Work request 1 =
According to the transcript on felony disenfranchisement, how much more likely are Black people in Texas than white people to be disenfranchised because of a felony conviction?

Text for analysis =
· · · ·

Yeah. 4,000,000 people. Right? There are there are very in Texas, it's nearly half a million people. Right?

Speaker 6:

So it's like 479,000 people, I think. Black folks in Texas are two and a half times more likely to be disenfranchised because of a felony conviction Mhmm. Than white folks. Right? So there's an extreme racial disparity, right, when it comes to disenfranchisement due to a felony conviction.

Speaker 6:

But, and this isn't necessarily the case in Texas, but in states across the country, there's really been a move over the last couple of decades to change that, and particularly to reenfranchise people who are on probation and parole. So people who are completing their sentences

Speaker 5:

Folks like myself.

Speaker 6:

Folks like yeah. Exactly. And in Texas, you know, I think it's something like a 100 and of those 479,000 people who are disenfranchised through a through a felony conviction, 327,000 of them are like you. Right? Are people on parole and probation.

Speaker 6:

It's it's two yeah. It's it's two thirds.

Speaker 5:

Two

Speaker 6:

thirds. Yeah. Yep. So and around the country, ten years ago, there were 6,000,000 people, around 6,000,000 people who were disenfranchised. Now there's 4,000,000.

Speaker 6:

So those efforts around the country to reenfranchise folks to change the laws state by state, right, in New Jersey, in New York, California, Minnesota, New Mexico, even Nebraska changed their laws to reduce a you're still disenfranchised while you're on paper in Nebraska, but these have a two year waiting period after you're on parole and probation, and they changed that law last year. Right? So there's been a real movement around the country to move forward on this issue, and it you know, we are still nowhere near where we should be. Right? But we have really made some, great strides in the right direction over the last decade.

· · · ·

Exercise input =

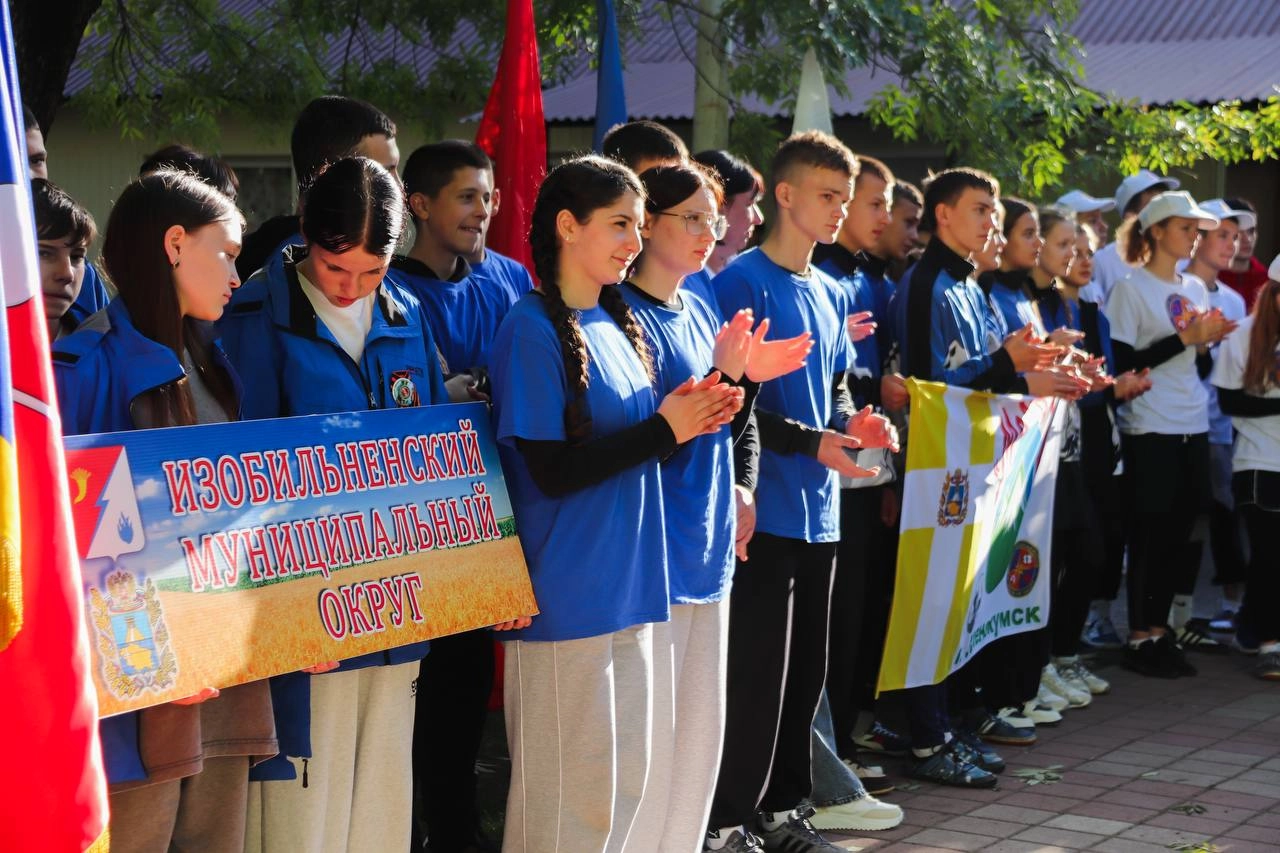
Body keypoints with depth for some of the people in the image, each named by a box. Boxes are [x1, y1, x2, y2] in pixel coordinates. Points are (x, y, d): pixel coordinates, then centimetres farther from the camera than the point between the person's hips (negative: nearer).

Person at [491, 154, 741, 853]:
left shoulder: (617, 323, 11)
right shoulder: (533, 328, -13)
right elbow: (552, 471, -18)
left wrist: (693, 414, -3)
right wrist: (664, 430, -13)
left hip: (628, 586, 8)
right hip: (565, 597, -8)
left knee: (628, 773, 15)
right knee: (567, 788, 0)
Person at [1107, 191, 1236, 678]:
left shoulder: (1195, 289, 13)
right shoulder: (1131, 288, -6)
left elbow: (1201, 370, 17)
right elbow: (1124, 364, -14)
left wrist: (1205, 345, -4)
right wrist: (1184, 337, -14)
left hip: (1193, 429, 6)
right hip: (1150, 432, -6)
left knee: (1176, 536, 9)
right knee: (1149, 535, -2)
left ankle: (1159, 631, 17)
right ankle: (1139, 639, 5)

· · · ·

Work request 2 =
In the records, copy out verbatim every line from the one holding "left knee: (628, 773, 15)" through the last line of the records, inclusive.

Task output 1 =
Two and a half times more likely.

Task output 2 =
left knee: (628, 773, 15)
right knee: (567, 788, 0)
Person at [1107, 191, 1236, 678]:
left shoulder: (1195, 289, 13)
right shoulder: (1131, 288, -6)
left elbow: (1201, 370, 17)
right elbow: (1124, 364, -14)
left wrist: (1205, 345, -4)
right wrist: (1184, 337, -14)
left hip: (1193, 429, 6)
right hip: (1150, 432, -6)
left knee: (1176, 536, 9)
right knee: (1149, 535, -2)
left ankle: (1159, 631, 17)
right ankle: (1139, 639, 5)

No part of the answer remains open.